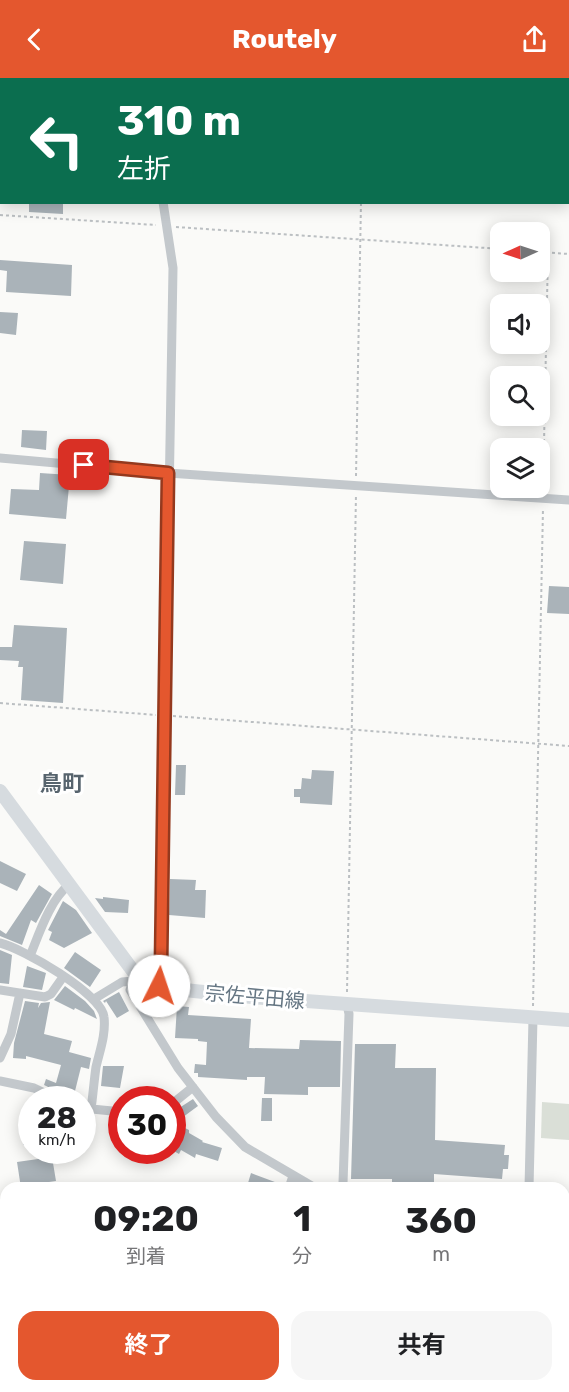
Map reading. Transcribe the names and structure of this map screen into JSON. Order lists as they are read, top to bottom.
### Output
{
  "streets": {
    "main road": ["宗佐平田線"]
  },
  "districts": ["鳥町"],
  "north": "left",
  "page": {
    "header": "Routely",
    "turn": ["310 m", "左折"],
    "speed": "28 km/h",
    "limit": "30",
    "eta": [
      "09:20",
      "到着",
      "1",
      "分",
      "360",
      "m"
    ],
    "buttons": ["終了", "共有"]
  }
}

- ASSIGNMENT -
Return the listing above in full and exactly, omitting all pictures.

- PROBLEM SOLUTION -
Map reading. Transcribe the names and structure of this map screen into JSON. Order lists as they are read, top to bottom.
### Output
{
  "streets": {
    "main road": ["宗佐平田線"]
  },
  "districts": ["鳥町"],
  "north": "left",
  "page": {
    "header": "Routely",
    "turn": ["310 m", "左折"],
    "speed": "28 km/h",
    "limit": "30",
    "eta": [
      "09:20",
      "到着",
      "1",
      "分",
      "360",
      "m"
    ],
    "buttons": ["終了", "共有"]
  }
}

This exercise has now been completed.